* **Work instructions**
Please copy out, word for word, the material from the line containing "Reading left to" to the last line of the material, including both of those lines.

+++++

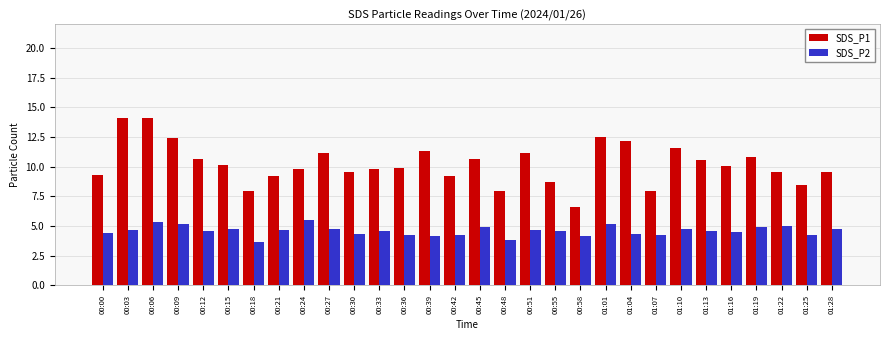

How many data points in SDS_P1 are less than 10?

15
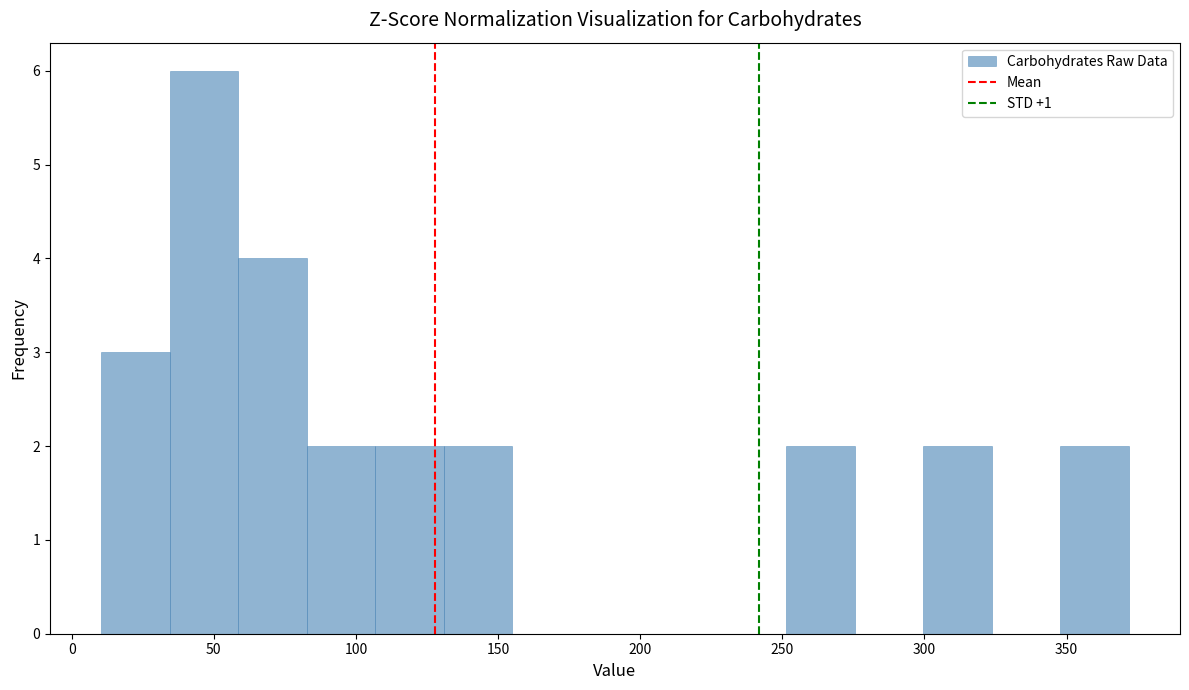

Reading left to right, transcribe this chart: for each bar, give the range it covers on the x-axis and its height. Neither the bar edges nor the heights are printed on the chart, so give them approximately, as read against the axes.

10 to 35: 3
35 to 60: 6
60 to 85: 4
85 to 105: 2
105 to 130: 2
130 to 155: 2
155 to 180: 0
180 to 205: 0
205 to 225: 0
225 to 250: 0
250 to 275: 2
275 to 300: 0
300 to 325: 2
325 to 350: 0
350 to 370: 2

+++++

* **Result**
Reading left to right, transcribe this chart: for each bar, give the range it covers on the x-axis and its height. Neither the bar edges nor the heights are printed on the chart, so give them approximately, as read against the axes.

10 to 35: 3
35 to 60: 6
60 to 85: 4
85 to 105: 2
105 to 130: 2
130 to 155: 2
155 to 180: 0
180 to 205: 0
205 to 225: 0
225 to 250: 0
250 to 275: 2
275 to 300: 0
300 to 325: 2
325 to 350: 0
350 to 370: 2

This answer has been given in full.